The loss of mitochondrial membrane potential (ΔΨm) and MOMP is a hallmark of apoptosis [38],[39]. Previous studies have shown that Hsp72 inhibits apoptosis by preventing mitochondrial outer membrane permeabilization and cytochrome c release [10],[11]. Next we evaluated the effect of Hsp72 on the dissipation of ΔΨm and release of cytochrome c to the cytosol upon exposure to ER stress stimuli. To quantify ΔΨm, TMRE, a potentiometric fluorescent dye that incorporates into mitochondria in a ΔΨm-dependent manner, was used. Cells were either left untreated or treated with 0.25 µM thapsigargin. The cells were then incubated with TMRE for 30 min and analyzed by a flow cytometer. A drop in ΔΨm was observed in Neo cells following thapsigargin treatment (Figure 2A). The expression of Hsp72 inhibited the loss of ΔΨm (Figure 2A). At 48 h, loss of ΔΨm was detected in 80%–90% of Neo cells treated with thapsigargin or tunicamycin, respectively (Figure 2B). However, at the same time point, thapsigargin or tunicamycin only induced loss of ΔΨm in 50% of the Hsp72 cells (Figure 2B). To further study the involvement of mitochondria in ER stress-induced cell death, we assessed the release of cytochrome c into the cytosol. Western blot analysis of the cytosolic extracts of cells showed that exposure of Neo cells to thapsigargin for 24 h triggered release of cytochrome c from mitochondria (Figure 2C). However, at the same time point, the release of cytochrome c induced by thapsigargin was significantly reduced in Hsp72 cells (Figure 2C). These results suggest that Hsp72 may be acting upstream of MOMP to inhibit ER stress-induced apoptosis.

Figure 2
Hsp72 prevents ER stress-induced loss of mitochondrial membrane potential and cytochrome c release.
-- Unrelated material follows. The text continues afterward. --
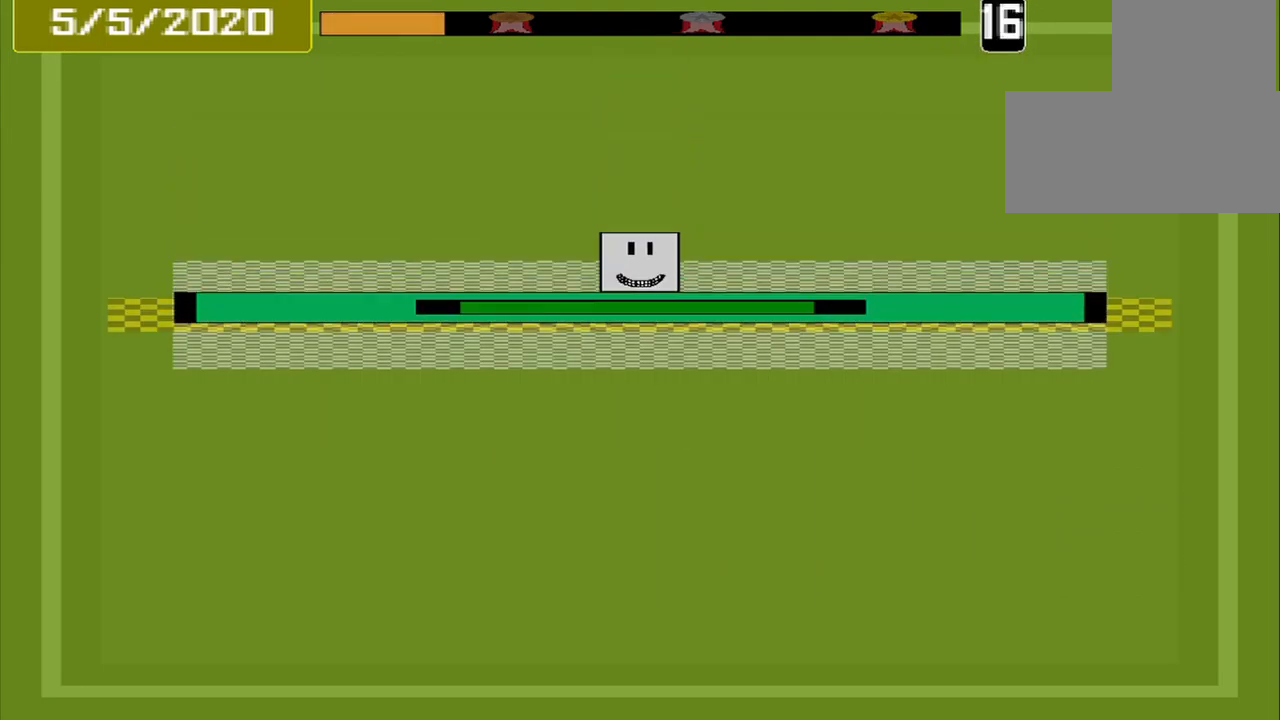
{"buttons": [], "events": []}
Hsp72 Expression Enhances XBP1 mRNA Splicing under ER Stress Conditions

Activation of the UPR and regulation of protein quality control is essential to restore cellular homeostasis and prevent ER stress-induced apoptosis [18],[19]. To investigate the possible regulation of the UPR by Hsp72, we compared the activation of IRE1α/XBP1 and PERK/CHOP axis in Neo and Hsp72 cells. First we determined the levels of XBP1 mRNA splicing by semi-quantitative RT-PCR and production of spliced XBP1 protein by Western blotting. Notably, upon treatment with thapsigargin Hsp72 cells displayed increased levels of the spliced XBP1 mRNA as compared to Neo cells, demonstrating a sustained signaling over time and late inactivation (Figure 3A,B). In agreement with the increased XBP1 mRNA splicing, enhanced expression of XBP1s protein was also observed in Hsp72 cells undergoing ER stress when compared with Neo cells (Figure 3D). Since JNK activation is also induced downstream of IRE1α activation, we next determined the effect of Hsp72 on JNK activation during ER stress signaling. Activation of JNK was detected by Western blotting with a phospho-specific antibody. ER stress-induced JNK phosphorylation was reduced in Hsp72 cells as compared to Neo cells (Figure 3C). Activation of the PERK/CHOP axis, a parallel pathway activated by ER stress, was also examined by measuring phosphorylation of eIF-2α, a direct target of PERK, and expression of CHOP. The level of ER stress-induced phosphorylation of eIF-2α and induction of CHOP was not significantly different in Hsp72 cells as compared to Neo cells, although Hsp72 cells showed slightly earlier kinetics in eIF-2α phosphorylation (Figure 3E). In conditions of ER stress, cellular adaptation is mediated by modulating the expression of a cohort of so-called UPR target genes. The IRE1α/XBP1 arm of the UPR specifically mediates the induction of specific target genes such as EDEM1, ERdj4, and P58IPK [22],[40]. Analysis of gene expression profiles by quantitative RT-PCR revealed that induction of EDEM1, ERdj4, HERP, P58IPK, and GRP78 was significantly enhanced in Hsp72 cells as compared to Neo cells (Figure 3F). Taken together, these observations suggest that Hsp72 specifically regulates ER stress signaling through the modulation of the IRE1α/XBP1 axis of the UPR.

Figure 3
ER stress-induced activation of IRE1α/XBP1 axis is increased in Hsp72 expressing cells.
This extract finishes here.